**Activity**
Whatever lies between the line that holds "２０１８年度の調査の様" and the final line of the records below, both included, should be repeated exactly; leave out the pictures and add nothing.

**Working data**
####################

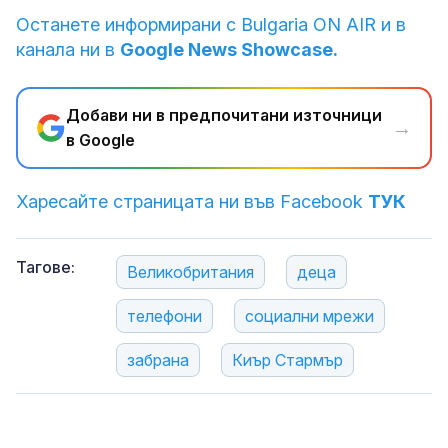
Останете информирани с Bulgaria ON AIR и в
канала ни в
Google News Showcase.
Добави ни в предпочитани източници
→
в Google
Харесайте страницата ни във Facebook
ТУК
Тагове:
Великобритания
деца
телефони
социални мрежи
забрана
Киър Стармър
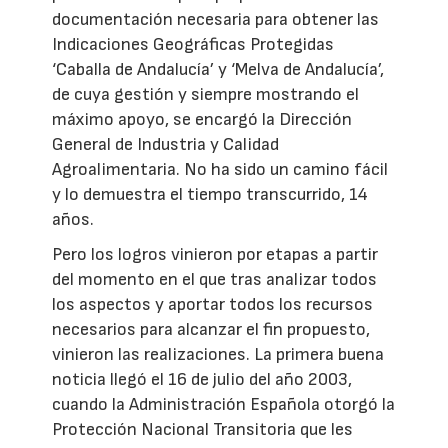
documentación necesaria para obtener las
Indicaciones Geográficas Protegidas
‘Caballa de Andalucía’ y ‘Melva de Andalucía’,
de cuya gestión y siempre mostrando el
máximo apoyo, se encargó la Dirección
General de Industria y Calidad
Agroalimentaria. No ha sido un camino fácil
y lo demuestra el tiempo transcurrido, 14
años.
Pero los logros vinieron por etapas a partir
del momento en el que tras analizar todos
los aspectos y aportar todos los recursos
necesarios para alcanzar el fin propuesto,
vinieron las realizaciones. La primera buena
noticia llegó el 16 de julio del año 2003,
cuando la Administración Española otorgó la
Protección Nacional Transitoria que les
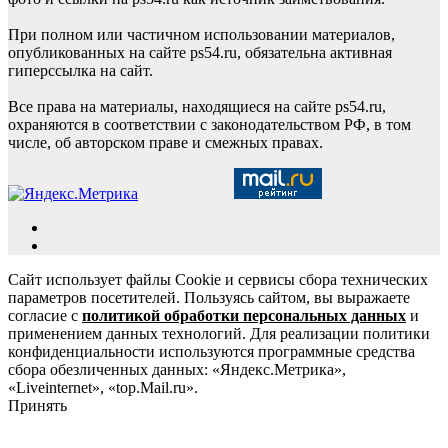
При полном или частичном использовании материалов,
опубликованных на сайте ps54.ru, обязательна активная
гиперссылка на сайт.
Все права на материалы, находящиеся на сайте ps54.ru,
охраняются в соответствии с законодательством РФ, в том
числе, об авторском праве и смежных правах.
Сайт использует файлы Cookie и сервисы сбора технических
параметров посетителей. Пользуясь сайтом, вы выражаете
согласие с
политикой обработки персональных данных
и
применением данных технологий. Для реализации политики
конфиденциальности используются программные средства
сбора обезличенных данных: «Яндекс.Метрика»,
«Liveinternet», «top.Mail.ru».
Принять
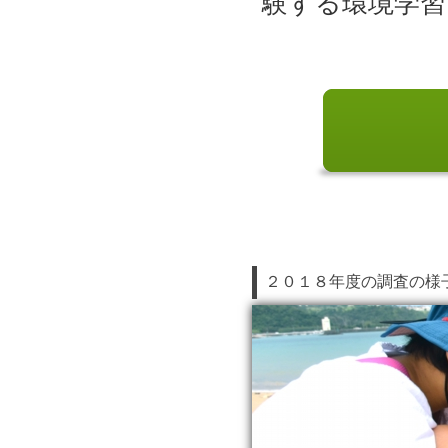
験する環境学習
２０１８年度の調査の様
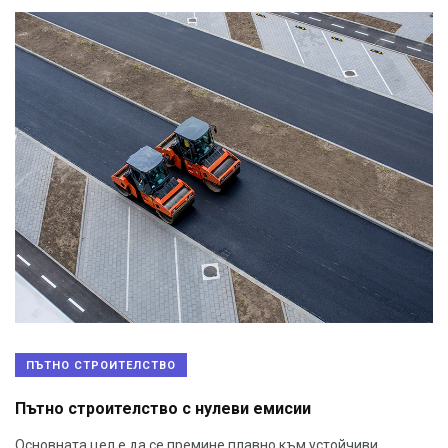
ПЪТНО СТРОИТЕЛСТВО
Пътно строителство с нулеви емисии
Основната цел е да се премине плавно към устойчиви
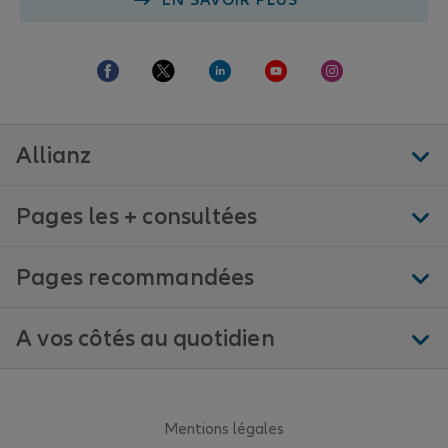
EN SAVOIR PLUS
Allianz
Pages les + consultées
Pages recommandées
A vos côtés au quotidien
Mentions légales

####################

**The completed task**
２０１８年度の調査の様
ПЪТНО СТРОИТЕЛСТВО
Пътно строителство с нулеви емисии
Основната цел е да се премине плавно към устойчиви
EN SAVOIR PLUS
Allianz
Pages les + consultées
Pages recommandées
A vos côtés au quotidien
Mentions légales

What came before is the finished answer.